Below are the records; tally the lines in them that include the word "insert" and reply with the number alone.

The records =>
=== Begin Enclosure ===
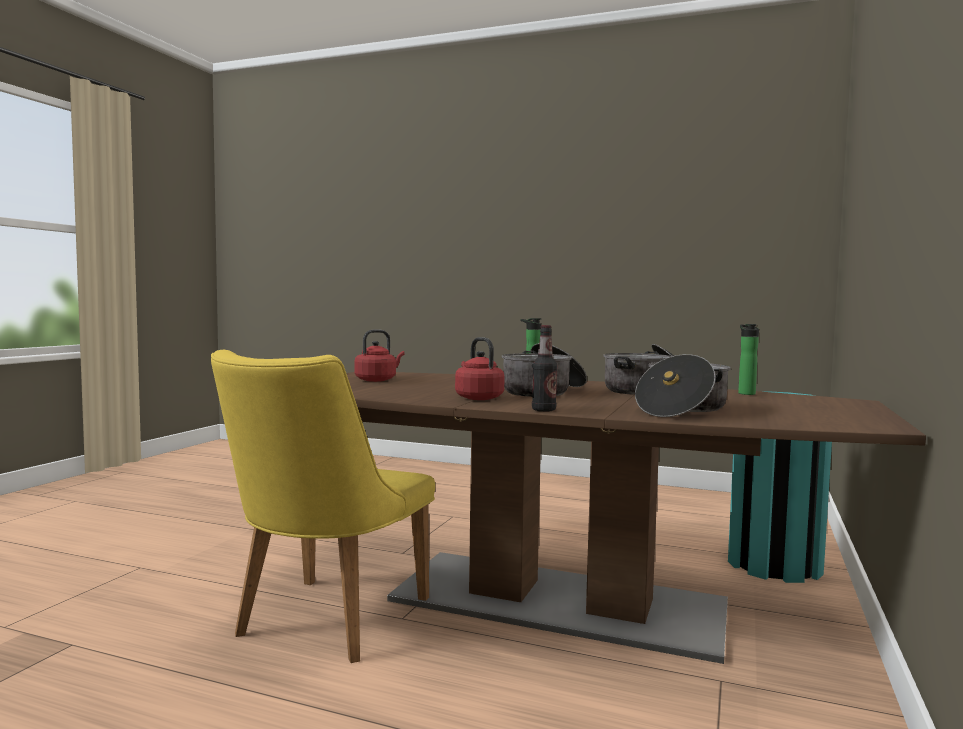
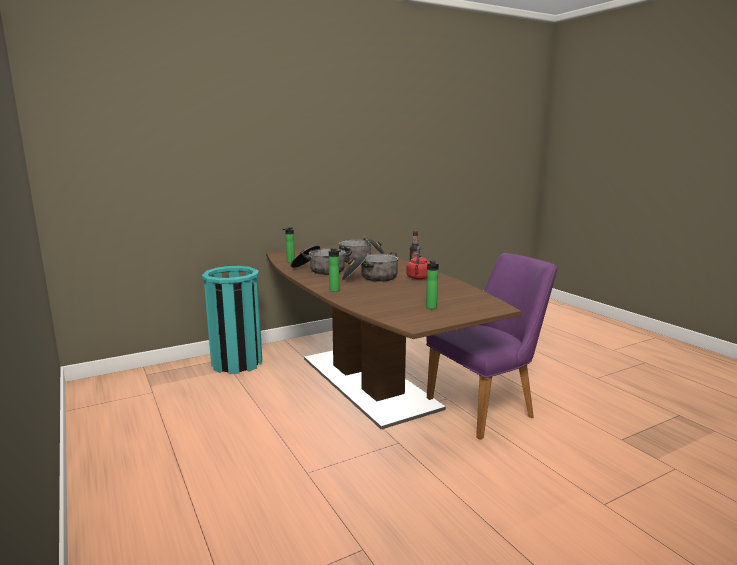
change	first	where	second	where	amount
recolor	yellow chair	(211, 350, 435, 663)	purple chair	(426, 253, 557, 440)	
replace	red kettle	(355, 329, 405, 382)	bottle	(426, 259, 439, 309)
=== End Enclosure ===
=== Begin Enclosure ===
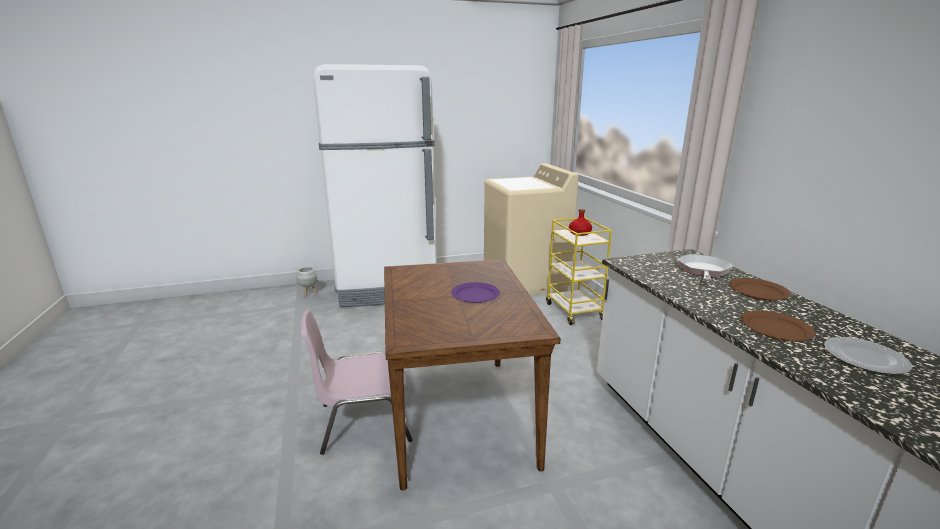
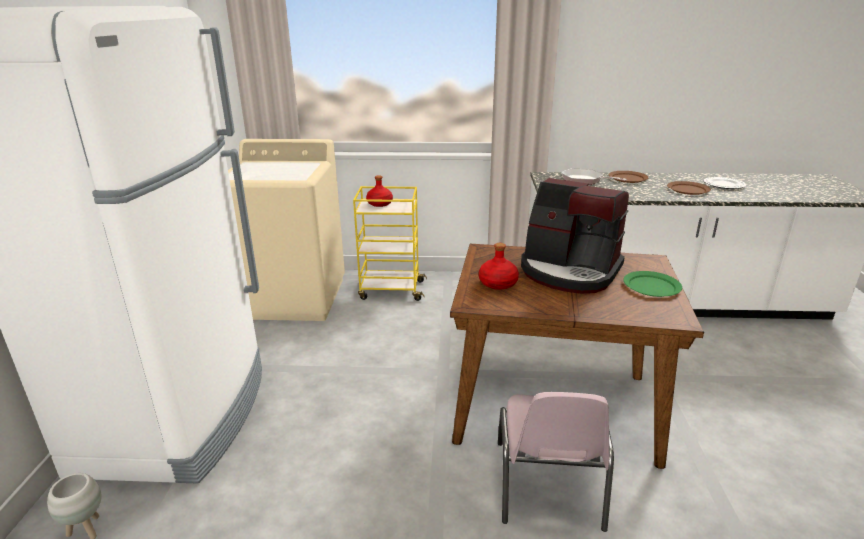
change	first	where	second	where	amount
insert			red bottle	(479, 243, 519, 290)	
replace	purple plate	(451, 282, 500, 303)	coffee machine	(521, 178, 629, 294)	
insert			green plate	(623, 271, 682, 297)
=== End Enclosure ===
Exercise response =>
2